Items from a data source:
● ● ● ● ● ● ●

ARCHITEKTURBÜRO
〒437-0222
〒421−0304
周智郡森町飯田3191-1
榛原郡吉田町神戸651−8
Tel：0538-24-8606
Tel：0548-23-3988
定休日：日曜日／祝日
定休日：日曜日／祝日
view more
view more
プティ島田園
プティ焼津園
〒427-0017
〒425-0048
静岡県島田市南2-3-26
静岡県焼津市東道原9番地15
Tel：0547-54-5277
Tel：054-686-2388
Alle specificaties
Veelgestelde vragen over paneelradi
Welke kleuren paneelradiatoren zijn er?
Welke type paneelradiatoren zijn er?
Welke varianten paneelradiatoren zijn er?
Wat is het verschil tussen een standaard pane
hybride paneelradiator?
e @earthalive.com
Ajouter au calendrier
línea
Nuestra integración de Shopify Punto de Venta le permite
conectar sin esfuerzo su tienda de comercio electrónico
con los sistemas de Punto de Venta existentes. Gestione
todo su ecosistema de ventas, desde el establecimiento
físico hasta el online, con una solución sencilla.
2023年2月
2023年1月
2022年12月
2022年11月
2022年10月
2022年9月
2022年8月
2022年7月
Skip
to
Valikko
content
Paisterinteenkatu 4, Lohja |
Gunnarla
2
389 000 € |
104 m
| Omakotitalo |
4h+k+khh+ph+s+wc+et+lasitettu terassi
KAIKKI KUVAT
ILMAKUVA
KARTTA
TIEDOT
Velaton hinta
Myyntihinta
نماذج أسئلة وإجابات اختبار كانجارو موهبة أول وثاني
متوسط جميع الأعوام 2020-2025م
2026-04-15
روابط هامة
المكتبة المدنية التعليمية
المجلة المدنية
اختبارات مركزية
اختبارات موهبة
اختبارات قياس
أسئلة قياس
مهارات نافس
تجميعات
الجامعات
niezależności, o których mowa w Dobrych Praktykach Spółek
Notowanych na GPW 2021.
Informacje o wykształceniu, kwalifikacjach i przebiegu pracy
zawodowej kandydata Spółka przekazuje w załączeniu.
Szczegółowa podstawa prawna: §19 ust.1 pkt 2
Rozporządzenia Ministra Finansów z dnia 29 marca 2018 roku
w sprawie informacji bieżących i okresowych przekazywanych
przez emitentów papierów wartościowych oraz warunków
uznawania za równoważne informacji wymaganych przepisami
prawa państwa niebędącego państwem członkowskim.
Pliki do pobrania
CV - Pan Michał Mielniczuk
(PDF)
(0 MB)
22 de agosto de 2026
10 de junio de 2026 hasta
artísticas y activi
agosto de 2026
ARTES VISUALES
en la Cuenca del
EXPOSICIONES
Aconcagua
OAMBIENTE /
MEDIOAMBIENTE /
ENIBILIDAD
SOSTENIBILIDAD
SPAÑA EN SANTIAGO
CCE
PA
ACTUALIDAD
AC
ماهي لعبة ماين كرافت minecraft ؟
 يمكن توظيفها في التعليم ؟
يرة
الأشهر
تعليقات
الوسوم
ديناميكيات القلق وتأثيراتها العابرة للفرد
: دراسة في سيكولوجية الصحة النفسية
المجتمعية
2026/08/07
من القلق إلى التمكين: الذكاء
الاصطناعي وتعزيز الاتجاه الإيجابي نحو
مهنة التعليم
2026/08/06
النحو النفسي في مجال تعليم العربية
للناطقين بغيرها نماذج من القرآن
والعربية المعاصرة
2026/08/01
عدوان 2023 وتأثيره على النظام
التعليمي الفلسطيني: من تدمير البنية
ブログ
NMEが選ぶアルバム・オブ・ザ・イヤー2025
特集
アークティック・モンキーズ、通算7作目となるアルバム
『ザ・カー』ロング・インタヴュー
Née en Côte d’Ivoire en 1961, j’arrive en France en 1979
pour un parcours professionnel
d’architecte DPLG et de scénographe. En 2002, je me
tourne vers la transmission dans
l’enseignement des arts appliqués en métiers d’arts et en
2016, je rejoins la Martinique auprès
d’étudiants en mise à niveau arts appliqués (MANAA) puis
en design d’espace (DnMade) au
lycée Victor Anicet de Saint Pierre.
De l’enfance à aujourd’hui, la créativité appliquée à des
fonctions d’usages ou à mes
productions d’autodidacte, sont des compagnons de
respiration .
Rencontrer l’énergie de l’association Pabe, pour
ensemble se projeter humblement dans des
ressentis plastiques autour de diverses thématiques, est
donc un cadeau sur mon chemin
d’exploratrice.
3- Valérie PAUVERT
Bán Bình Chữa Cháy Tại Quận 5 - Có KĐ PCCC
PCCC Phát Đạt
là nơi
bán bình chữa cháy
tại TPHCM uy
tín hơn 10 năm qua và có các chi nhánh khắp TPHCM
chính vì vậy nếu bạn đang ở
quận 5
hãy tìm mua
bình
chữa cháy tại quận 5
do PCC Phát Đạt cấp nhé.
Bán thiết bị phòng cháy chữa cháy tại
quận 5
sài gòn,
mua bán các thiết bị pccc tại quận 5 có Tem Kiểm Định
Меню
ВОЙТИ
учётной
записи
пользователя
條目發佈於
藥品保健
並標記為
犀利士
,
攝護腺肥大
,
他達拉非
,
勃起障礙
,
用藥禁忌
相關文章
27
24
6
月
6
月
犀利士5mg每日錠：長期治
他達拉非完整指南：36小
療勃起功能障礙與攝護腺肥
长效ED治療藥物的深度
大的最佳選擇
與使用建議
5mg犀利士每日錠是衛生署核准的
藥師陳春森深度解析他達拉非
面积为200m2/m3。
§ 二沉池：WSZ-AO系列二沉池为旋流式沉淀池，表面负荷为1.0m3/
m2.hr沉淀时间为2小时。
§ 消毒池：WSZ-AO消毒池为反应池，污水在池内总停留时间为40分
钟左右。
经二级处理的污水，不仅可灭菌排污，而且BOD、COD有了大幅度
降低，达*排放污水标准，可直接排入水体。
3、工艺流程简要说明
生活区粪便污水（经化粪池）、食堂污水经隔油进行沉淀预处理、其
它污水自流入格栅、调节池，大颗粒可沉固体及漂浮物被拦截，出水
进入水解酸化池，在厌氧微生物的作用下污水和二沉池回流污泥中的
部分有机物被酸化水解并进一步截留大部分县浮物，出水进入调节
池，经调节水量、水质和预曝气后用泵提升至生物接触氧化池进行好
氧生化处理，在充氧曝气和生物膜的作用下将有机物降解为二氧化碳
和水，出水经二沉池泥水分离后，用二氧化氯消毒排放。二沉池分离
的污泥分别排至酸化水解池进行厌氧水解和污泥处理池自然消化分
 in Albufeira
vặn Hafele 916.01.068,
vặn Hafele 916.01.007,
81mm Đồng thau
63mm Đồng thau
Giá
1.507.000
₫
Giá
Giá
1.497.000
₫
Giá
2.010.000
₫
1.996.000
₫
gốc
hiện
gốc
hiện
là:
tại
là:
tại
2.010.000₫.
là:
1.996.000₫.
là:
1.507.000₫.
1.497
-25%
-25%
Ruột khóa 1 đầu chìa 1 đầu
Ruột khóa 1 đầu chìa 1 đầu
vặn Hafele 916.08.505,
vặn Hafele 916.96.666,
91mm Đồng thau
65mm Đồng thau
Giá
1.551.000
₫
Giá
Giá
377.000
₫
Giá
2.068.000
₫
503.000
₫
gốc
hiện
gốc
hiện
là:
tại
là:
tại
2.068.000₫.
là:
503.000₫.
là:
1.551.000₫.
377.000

● ● ● ● ● ● ●

* [Exercise objective]: Produce a word-for-word copy of all the entries above.

* [Result of this task]:
ARCHITEKTURBÜRO
〒437-0222
〒421−0304
周智郡森町飯田3191-1
榛原郡吉田町神戸651−8
Tel：0538-24-8606
Tel：0548-23-3988
定休日：日曜日／祝日
定休日：日曜日／祝日
view more
view more
プティ島田園
プティ焼津園
〒427-0017
〒425-0048
静岡県島田市南2-3-26
静岡県焼津市東道原9番地15
Tel：0547-54-5277
Tel：054-686-2388
Alle specificaties
Veelgestelde vragen over paneelradi
Welke kleuren paneelradiatoren zijn er?
Welke type paneelradiatoren zijn er?
Welke varianten paneelradiatoren zijn er?
Wat is het verschil tussen een standaard pane
hybride paneelradiator?
e @earthalive.com
Ajouter au calendrier
línea
Nuestra integración de Shopify Punto de Venta le permite
conectar sin esfuerzo su tienda de comercio electrónico
con los sistemas de Punto de Venta existentes. Gestione
todo su ecosistema de ventas, desde el establecimiento
físico hasta el online, con una solución sencilla.
2023年2月
2023年1月
2022年12月
2022年11月
2022年10月
2022年9月
2022年8月
2022年7月
Skip
to
Valikko
content
Paisterinteenkatu 4, Lohja |
Gunnarla
2
389 000 € |
104 m
| Omakotitalo |
4h+k+khh+ph+s+wc+et+lasitettu terassi
KAIKKI KUVAT
ILMAKUVA
KARTTA
TIEDOT
Velaton hinta
Myyntihinta
نماذج أسئلة وإجابات اختبار كانجارو موهبة أول وثاني
متوسط جميع الأعوام 2020-2025م
2026-04-15
روابط هامة
المكتبة المدنية التعليمية
المجلة المدنية
اختبارات مركزية
اختبارات موهبة
اختبارات قياس
أسئلة قياس
مهارات نافس
تجميعات
الجامعات
niezależności, o których mowa w Dobrych Praktykach Spółek
Notowanych na GPW 2021.
Informacje o wykształceniu, kwalifikacjach i przebiegu pracy
zawodowej kandydata Spółka przekazuje w załączeniu.
Szczegółowa podstawa prawna: §19 ust.1 pkt 2
Rozporządzenia Ministra Finansów z dnia 29 marca 2018 roku
w sprawie informacji bieżących i okresowych przekazywanych
przez emitentów papierów wartościowych oraz warunków
uznawania za równoważne informacji wymaganych przepisami
prawa państwa niebędącego państwem członkowskim.
Pliki do pobrania
CV - Pan Michał Mielniczuk
(PDF)
(0 MB)
22 de agosto de 2026
10 de junio de 2026 hasta
artísticas y activi
agosto de 2026
ARTES VISUALES
en la Cuenca del
EXPOSICIONES
Aconcagua
OAMBIENTE /
MEDIOAMBIENTE /
ENIBILIDAD
SOSTENIBILIDAD
SPAÑA EN SANTIAGO
CCE
PA
ACTUALIDAD
AC
ماهي لعبة ماين كرافت minecraft ؟
 يمكن توظيفها في التعليم ؟
يرة
الأشهر
تعليقات
الوسوم
ديناميكيات القلق وتأثيراتها العابرة للفرد
: دراسة في سيكولوجية الصحة النفسية
المجتمعية
2026/08/07
من القلق إلى التمكين: الذكاء
الاصطناعي وتعزيز الاتجاه الإيجابي نحو
مهنة التعليم
2026/08/06
النحو النفسي في مجال تعليم العربية
للناطقين بغيرها نماذج من القرآن
والعربية المعاصرة
2026/08/01
عدوان 2023 وتأثيره على النظام
التعليمي الفلسطيني: من تدمير البنية
ブログ
NMEが選ぶアルバム・オブ・ザ・イヤー2025
特集
アークティック・モンキーズ、通算7作目となるアルバム
『ザ・カー』ロング・インタヴュー
Née en Côte d’Ivoire en 1961, j’arrive en France en 1979
pour un parcours professionnel
d’architecte DPLG et de scénographe. En 2002, je me
tourne vers la transmission dans
l’enseignement des arts appliqués en métiers d’arts et en
2016, je rejoins la Martinique auprès
d’étudiants en mise à niveau arts appliqués (MANAA) puis
en design d’espace (DnMade) au
lycée Victor Anicet de Saint Pierre.
De l’enfance à aujourd’hui, la créativité appliquée à des
fonctions d’usages ou à mes
productions d’autodidacte, sont des compagnons de
respiration .
Rencontrer l’énergie de l’association Pabe, pour
ensemble se projeter humblement dans des
ressentis plastiques autour de diverses thématiques, est
donc un cadeau sur mon chemin
d’exploratrice.
3- Valérie PAUVERT
Bán Bình Chữa Cháy Tại Quận 5 - Có KĐ PCCC
PCCC Phát Đạt
là nơi
bán bình chữa cháy
tại TPHCM uy
tín hơn 10 năm qua và có các chi nhánh khắp TPHCM
chính vì vậy nếu bạn đang ở
quận 5
hãy tìm mua
bình
chữa cháy tại quận 5
do PCC Phát Đạt cấp nhé.
Bán thiết bị phòng cháy chữa cháy tại
quận 5
sài gòn,
mua bán các thiết bị pccc tại quận 5 có Tem Kiểm Định
Меню
ВОЙТИ
учётной
записи
пользователя
條目發佈於
藥品保健
並標記為
犀利士
,
攝護腺肥大
,
他達拉非
,
勃起障礙
,
用藥禁忌
相關文章
27
24
6
月
6
月
犀利士5mg每日錠：長期治
他達拉非完整指南：36小
療勃起功能障礙與攝護腺肥
长效ED治療藥物的深度
大的最佳選擇
與使用建議
5mg犀利士每日錠是衛生署核准的
藥師陳春森深度解析他達拉非
面积为200m2/m3。
§ 二沉池：WSZ-AO系列二沉池为旋流式沉淀池，表面负荷为1.0m3/
m2.hr沉淀时间为2小时。
§ 消毒池：WSZ-AO消毒池为反应池，污水在池内总停留时间为40分
钟左右。
经二级处理的污水，不仅可灭菌排污，而且BOD、COD有了大幅度
降低，达*排放污水标准，可直接排入水体。
3、工艺流程简要说明
生活区粪便污水（经化粪池）、食堂污水经隔油进行沉淀预处理、其
它污水自流入格栅、调节池，大颗粒可沉固体及漂浮物被拦截，出水
进入水解酸化池，在厌氧微生物的作用下污水和二沉池回流污泥中的
部分有机物被酸化水解并进一步截留大部分县浮物，出水进入调节
池，经调节水量、水质和预曝气后用泵提升至生物接触氧化池进行好
氧生化处理，在充氧曝气和生物膜的作用下将有机物降解为二氧化碳
和水，出水经二沉池泥水分离后，用二氧化氯消毒排放。二沉池分离
的污泥分别排至酸化水解池进行厌氧水解和污泥处理池自然消化分
 in Albufeira
vặn Hafele 916.01.068,
vặn Hafele 916.01.007,
81mm Đồng thau
63mm Đồng thau
Giá
1.507.000
₫
Giá
Giá
1.497.000
₫
Giá
2.010.000
₫
1.996.000
₫
gốc
hiện
gốc
hiện
là:
tại
là:
tại
2.010.000₫.
là:
1.996.000₫.
là:
1.507.000₫.
1.497
-25%
-25%
Ruột khóa 1 đầu chìa 1 đầu
Ruột khóa 1 đầu chìa 1 đầu
vặn Hafele 916.08.505,
vặn Hafele 916.96.666,
91mm Đồng thau
65mm Đồng thau
Giá
1.551.000
₫
Giá
Giá
377.000
₫
Giá
2.068.000
₫
503.000
₫
gốc
hiện
gốc
hiện
là:
tại
là:
tại
2.068.000₫.
là:
503.000₫.
là:
1.551.000₫.
377.000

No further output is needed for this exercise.